What needs to be done:
Rewrite these lines with "value" switched to "number" wherever it appears, leaving everything else unchanged and omitting the pictures.

━━━━━━━━━━━━━━━━━━━━━━━━━━━━━━

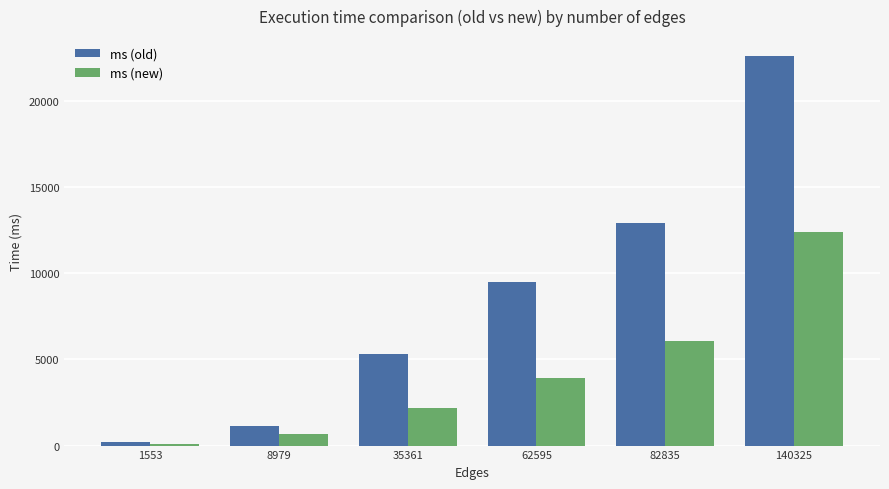

Reading left to right, extract all data points from this chart.

ms (old): 1553=188	8979=1161	35361=5300	62595=9462	82835=12886	140325=22621
ms (new): 1553=101	8979=646	35361=2162	62595=3928	82835=6058	140325=12383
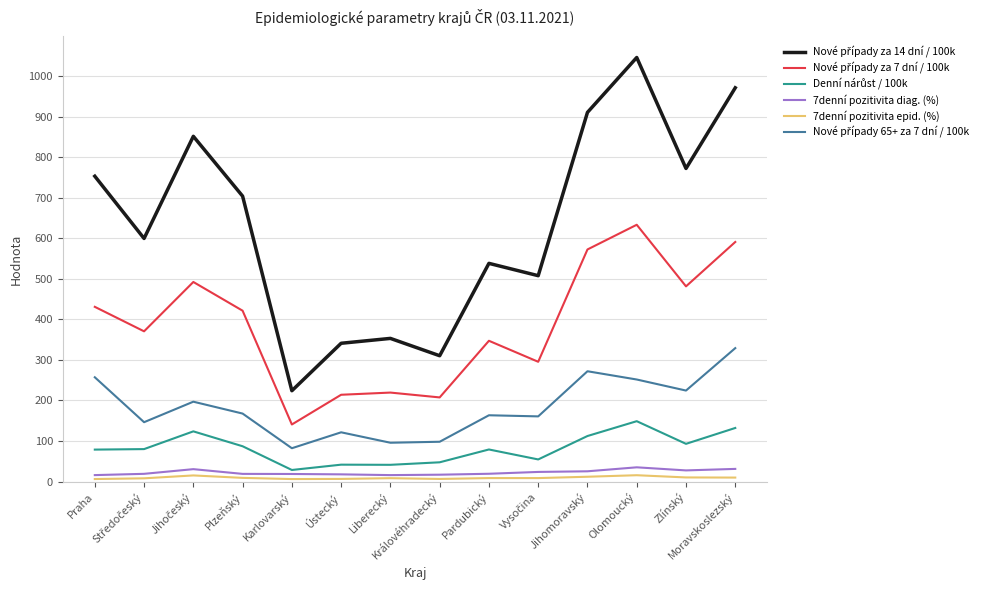

What is the greatest value displayed?

1045.5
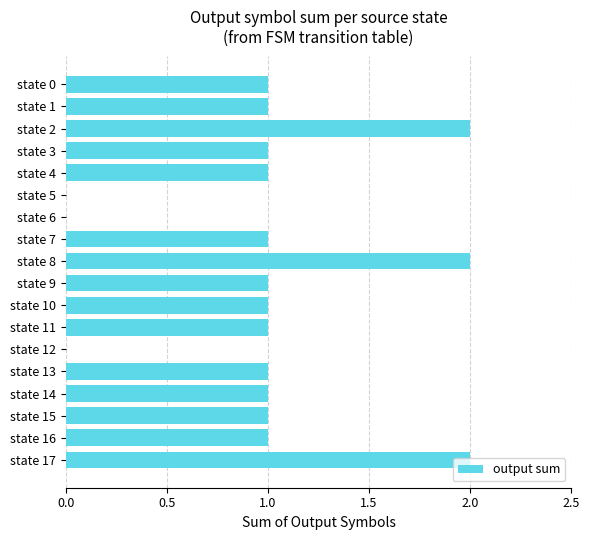

The value at state 15 is 1. True or false?

True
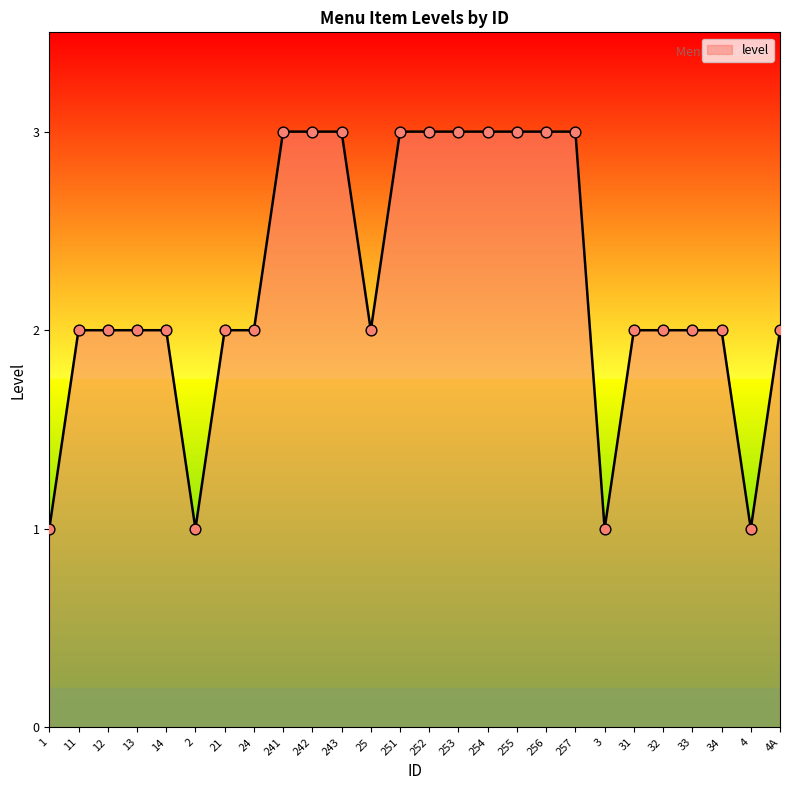

Which has a higher value, 255 or 3?

255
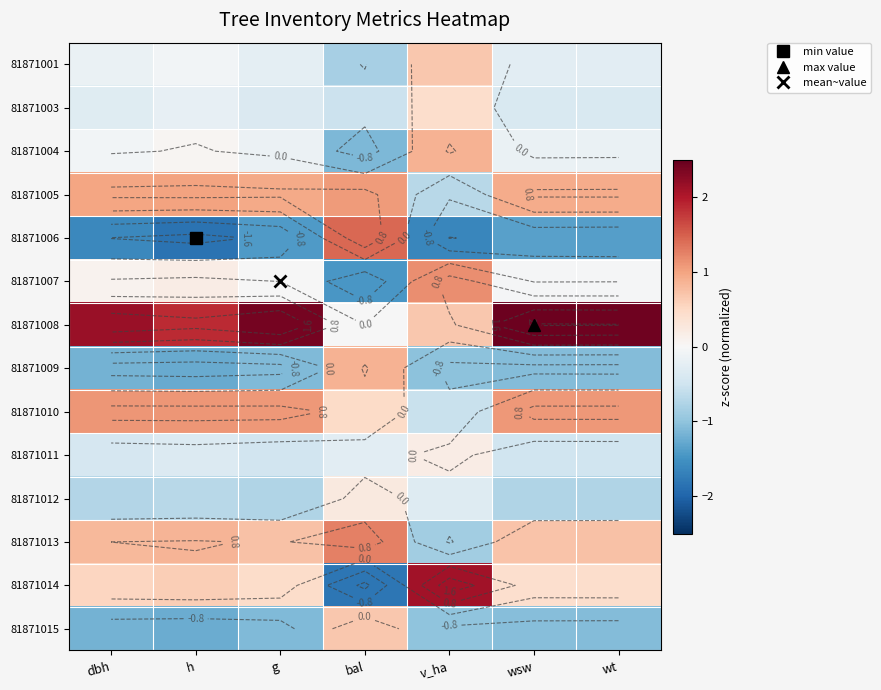

At which label does 81871001 first exceed 0?

v_ha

━━━━━━━━━━━━━━━━━━━━━━━━━━━━━━

Answer to the exercise:
Reading left to right, extract all data points from this chart.

ms (old): 1553=188	8979=1161	35361=5300	62595=9462	82835=12886	140325=22621
ms (new): 1553=101	8979=646	35361=2162	62595=3928	82835=6058	140325=12383

What is the greatest number displayed?

1045.5

The number at state 15 is 1. True or false?

True

Which has a higher number, 255 or 3?

255

At which label does 81871001 first exceed 0?

v_ha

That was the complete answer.